2 cups water
3 cups caster (superfine) sugar
250 grams (8 oz) butter
1/3 cup cocoa powder
1 teaspoon bi-carbonate soda (baking soda)
3 cups self rising flour
1 teaspoon vanilla extract
85 grams (3 oz) butter
1/3 cup water
1/2 cup caster (superfine) sugar
1 1/2 cups icing sugar (powdered sugar)
3 heaped tablespoons cocoa powder, sifted
1/2 teaspoon vanilla extract
This is a beautiful, moist chocolate cake. You can take this anywhere, picnics, parties and barbecues, it will be enthusiastically received and devoured by children and adults.
Pairs well with …..
Fresh whipped cream or vanilla ice cream
Hints and tips:
Top with fresh raspberries, chocolate shards or curls, sprinkles, maltesers or toasted coconut.
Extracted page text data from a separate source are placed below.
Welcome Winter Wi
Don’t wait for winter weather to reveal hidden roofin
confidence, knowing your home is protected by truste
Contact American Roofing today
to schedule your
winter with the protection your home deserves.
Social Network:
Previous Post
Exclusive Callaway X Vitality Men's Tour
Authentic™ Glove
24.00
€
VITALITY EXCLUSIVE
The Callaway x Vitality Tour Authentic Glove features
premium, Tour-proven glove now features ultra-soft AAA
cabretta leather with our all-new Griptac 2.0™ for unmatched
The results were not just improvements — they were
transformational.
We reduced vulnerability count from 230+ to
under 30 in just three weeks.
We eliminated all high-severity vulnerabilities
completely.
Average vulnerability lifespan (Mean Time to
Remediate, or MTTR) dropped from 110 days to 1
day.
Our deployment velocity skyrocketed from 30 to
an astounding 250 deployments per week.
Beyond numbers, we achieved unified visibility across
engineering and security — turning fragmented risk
Grease a deep baking dish approximately 12” x 8” (30cm x 22cm) 4 quart (3.8 L) and line with baking paper.
In a saucepan melt the butter, sugar, water, cocoa and vanilla until sugar dissolves. Once sugar is dissolved bring to a boil and then simmer for 5 minutes. Be careful to not let the liquid boil over. Remove from heat and set aside to cool.
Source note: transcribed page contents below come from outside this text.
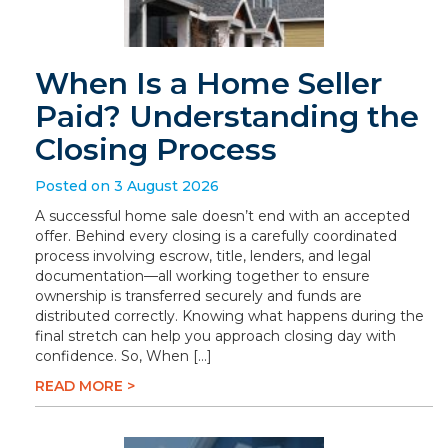
When Is a Home Seller
Paid? Understanding the
Closing Process
Posted on 3 August 2026
A successful home sale doesn’t end with an accepted
offer. Behind every closing is a carefully coordinated
process involving escrow, title, lenders, and legal
documentation—all working together to ensure
ownership is transferred securely and funds are
distributed correctly. Knowing what happens during the
final stretch can help you approach closing day with
confidence. So, When […]
READ MORE >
Once cool, preheat oven to 320 degrees fan (160C). Pour into a large mixing bowl and add flour and eggs. Beat with electric mixer until smooth and well combined.
Pour into the baking dish and place in preheated oven and bake for 45 – 50 minutes. Note; as ovens vary it may take up to 1 hour. Insert a skewer and if it comes out clean (without cake batter) it is ready.
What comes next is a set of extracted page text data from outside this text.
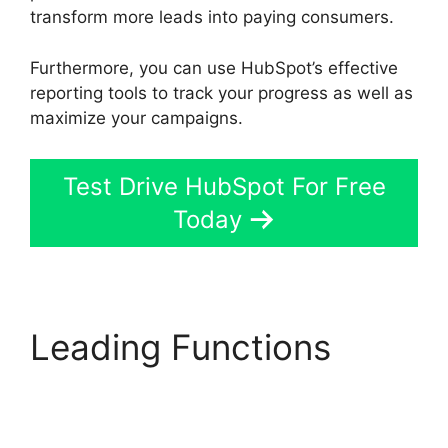
transform more leads into paying consumers.
Furthermore, you can use HubSpot’s effective
reporting tools to track your progress as well as
maximize your campaigns.
Test Drive HubSpot For Free
Today
Leading Functions
Zapier Office 365
Hubspot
Remove from oven, let stand for 5 minutes and remove from baking tray to wire rack to cool. Once cake is cool it is ready to frost and decorate.
Combine butter, water, superfine sugar and vanilla in a small saucepan to melt and dissolve sugar. Do not boil.
In a separate bowl, sift powdered sugar and cocoa.
Pour hot butter mixture into sifted powdered sugar and cocoa and stir well until combined. Allow the frosting to cool and thicken before spreading onto cake. It may help to place in the refrigerator.